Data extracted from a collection
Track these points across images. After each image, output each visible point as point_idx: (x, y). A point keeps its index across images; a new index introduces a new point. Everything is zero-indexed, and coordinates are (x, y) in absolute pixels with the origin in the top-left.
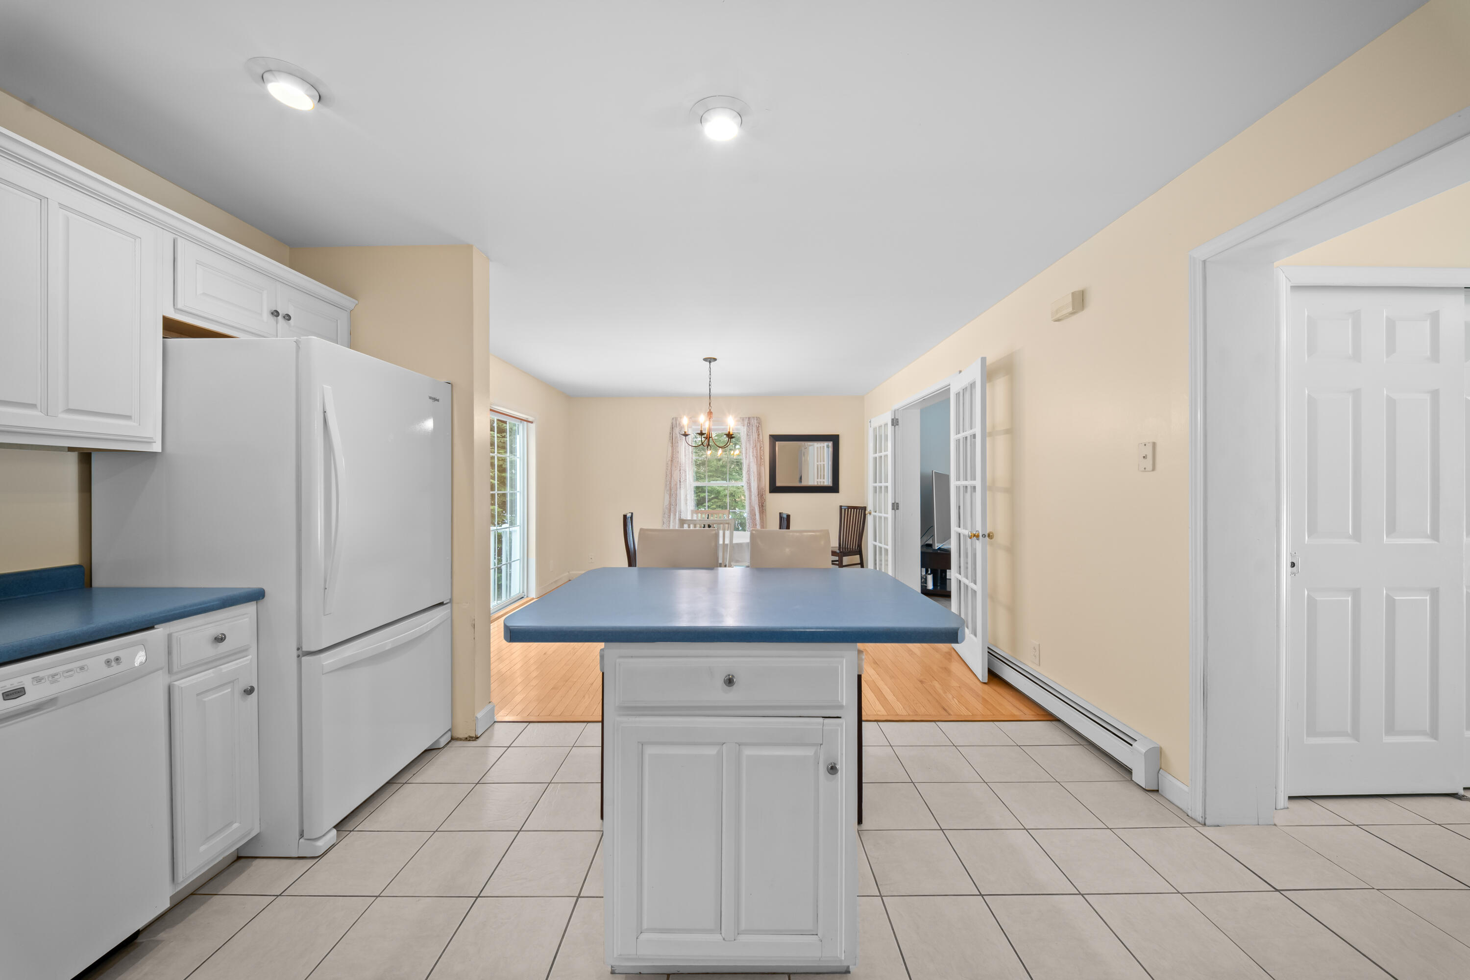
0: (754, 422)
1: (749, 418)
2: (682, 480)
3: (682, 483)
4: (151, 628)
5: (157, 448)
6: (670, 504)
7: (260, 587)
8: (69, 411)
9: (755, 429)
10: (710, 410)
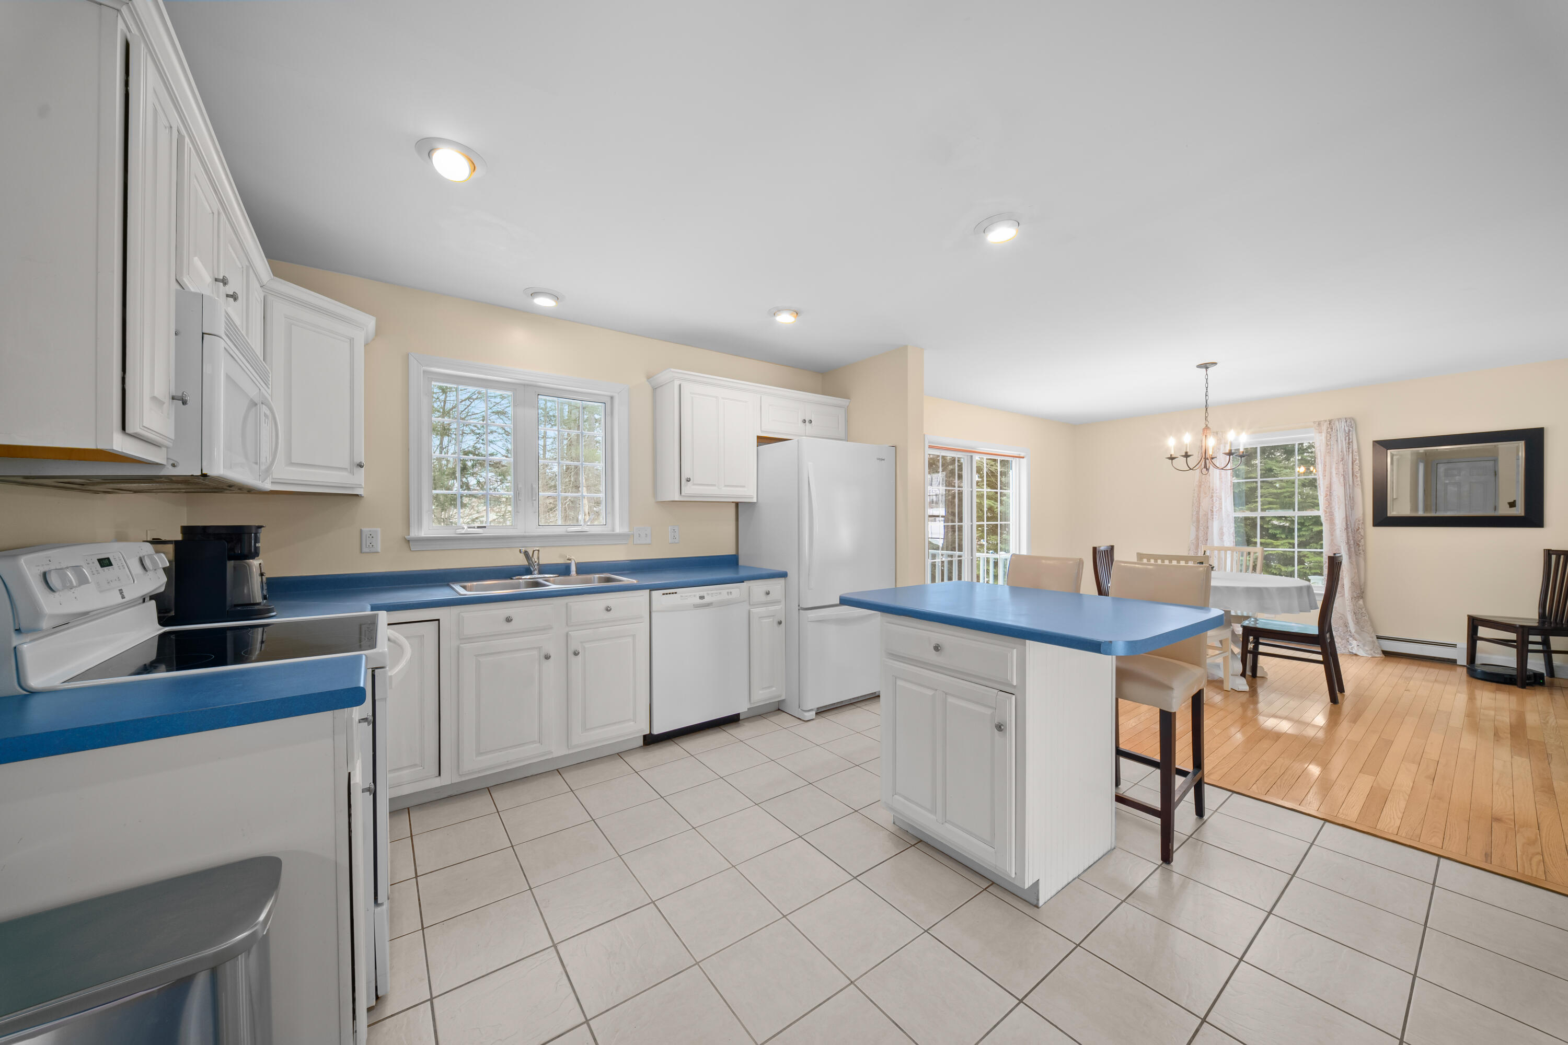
0: (1341, 426)
1: (1330, 421)
2: (1215, 510)
3: (1215, 513)
4: (743, 582)
5: (755, 500)
6: (1197, 538)
7: (783, 570)
8: (725, 486)
9: (1341, 436)
10: (1207, 425)
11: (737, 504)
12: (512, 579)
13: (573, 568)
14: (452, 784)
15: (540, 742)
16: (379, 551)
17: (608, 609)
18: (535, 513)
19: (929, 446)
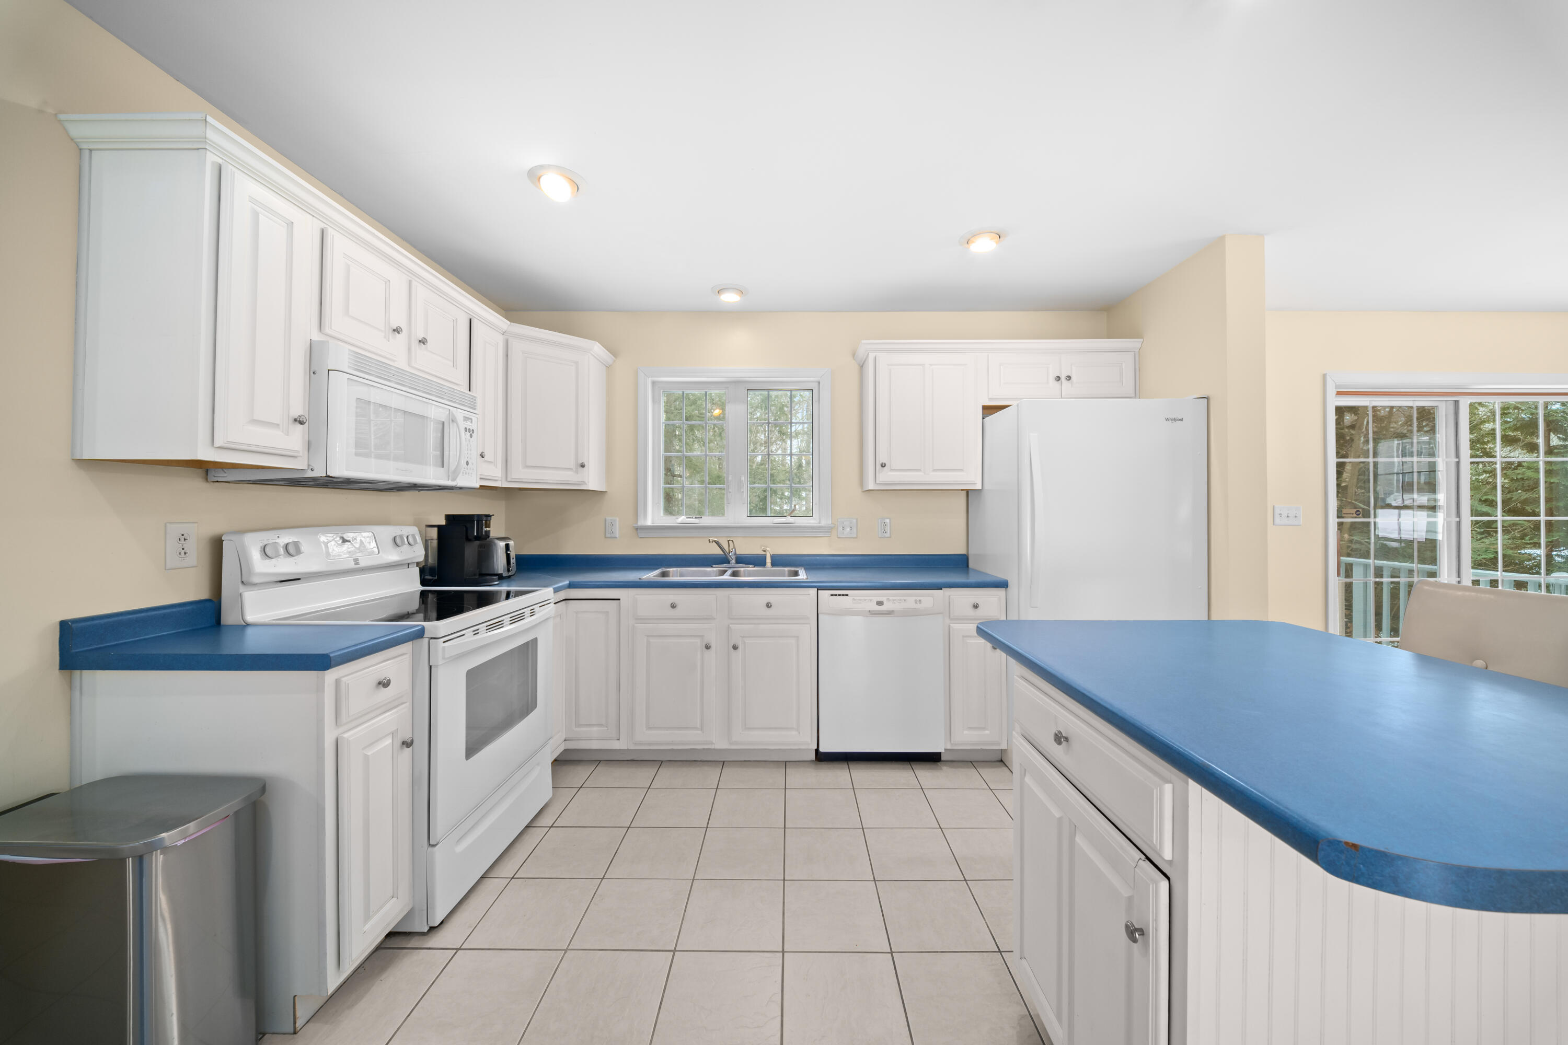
4: (941, 589)
5: (979, 487)
7: (1006, 578)
8: (934, 470)
11: (968, 491)
12: (712, 567)
13: (769, 560)
14: (628, 749)
15: (702, 729)
16: (617, 536)
17: (769, 606)
18: (744, 504)
19: (1337, 392)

** What you need to do **
Would you return the entries verbatim, minus any images?

** Finished task **
Track these points across images. After each image, output each visible point as point_idx: (x, y). A point keeps its index across images; a new index introduces a new point. Everything is zero-indexed, and coordinates are (x, y) in absolute pixels with the origin in the top-left.
0: (754, 422)
1: (749, 418)
2: (682, 480)
3: (682, 483)
4: (151, 628)
5: (157, 448)
6: (670, 504)
7: (260, 587)
8: (69, 411)
9: (755, 429)
10: (710, 410)
0: (1341, 426)
1: (1330, 421)
2: (1215, 510)
3: (1215, 513)
4: (743, 582)
5: (755, 500)
6: (1197, 538)
7: (783, 570)
8: (725, 486)
9: (1341, 436)
10: (1207, 425)
11: (737, 504)
12: (512, 579)
13: (573, 568)
14: (452, 784)
15: (540, 742)
16: (379, 551)
17: (608, 609)
18: (535, 513)
19: (929, 446)
4: (941, 589)
5: (979, 487)
7: (1006, 578)
8: (934, 470)
11: (968, 491)
12: (712, 567)
13: (769, 560)
14: (628, 749)
15: (702, 729)
16: (617, 536)
17: (769, 606)
18: (744, 504)
19: (1337, 392)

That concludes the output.